Tareas:
**A.** Reproduzca textualmente el fragmento sobre la igualdad de oportunidades laborales entre "Esta propuesta busca" y "a las oportunidades.", ambos incluidos.
**B.** Responda brevemente a las siguientes preguntas sobre el fragmento acerca de la igualdad de oportunidades laborales:
(i) ¿Conforme a qué criterios busca la propuesta garantizar la igualdad de oportunidades en el mercado laboral?
(ii) ¿Qué no garantiza el sistema educativo público como lo hizo antaño?
(iii) ¿Cuál es el principal cauce de contratación en el mercado laboral?

Fragmento proporcionado:
============

Esta propuesta busca garantizar la igualdad plena y efectiva de oportunidades en el mercado laboral conforme al mérito y capacidad, eliminando las barreras que provocan un desigual acceso a las oportunidades.
Todavía queda mucho por hacer en materia de igualdad de oportunidades en el mercado laboral y en sentido económico. El sistema educativo público, insuficientemente financiado en todos sus niveles y muy condicionado por prioridades espurias, no garantiza la movilidad social como lo hizo antaño. El acceso a la función pública y, en particular, a sus cuerpos de élite se realizan por un procedimiento con apariencia de objetividad, pero que en realidad es profundamente injusto y regresivo en sus resultados, que ignora los méritos académicos de los opositores –un estudiante con beca compite bien con un estudiante rico en la universidad, pero nunca en una oposición– y que genera costos directos y de oportunidad inmensos para los que participan. Unos costos mayores cuanto menor es la renta de sus progenitores, cuanto menor su vinculación social corporativa con el cuerpo de la administración en cuestión y cuanto menor su “educación sentimental” en materias propias de determinadas élites sociales
Al mismo tiempo, el mercado laboral, opaco y fragmentado donde los contactos y clientelismos varios son el principal cauce de contratación, funciona de modo injusto e ineficiente. Nunca las oportunidades dependieron tanto de la renta y condicionantes de los progenitores. El disponer de los mismos méritos y capacidades no garantiza disfrutar de las mismas oportunidades en el mercado laboral, por eso se deben redistribuir.

============

Información proporcionada:
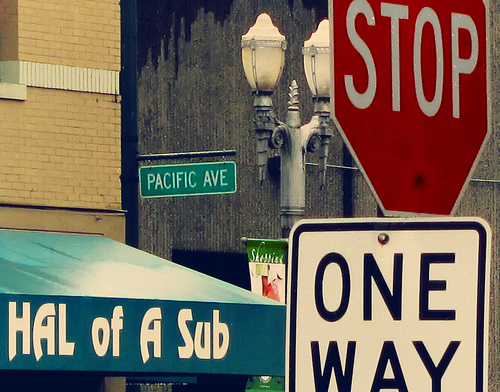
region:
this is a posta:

============

Respuestas por tarea:
**A.**
Esta propuesta busca garantizar la igualdad plena y efectiva de oportunidades en el mercado laboral conforme al mérito y capacidad, eliminando las barreras que provocan un desigual acceso a las oportunidades.

**B.**
(i) Conforme al mérito y capacidad.
(ii) La movilidad social.
(iii) Los contactos y clientelismos varios.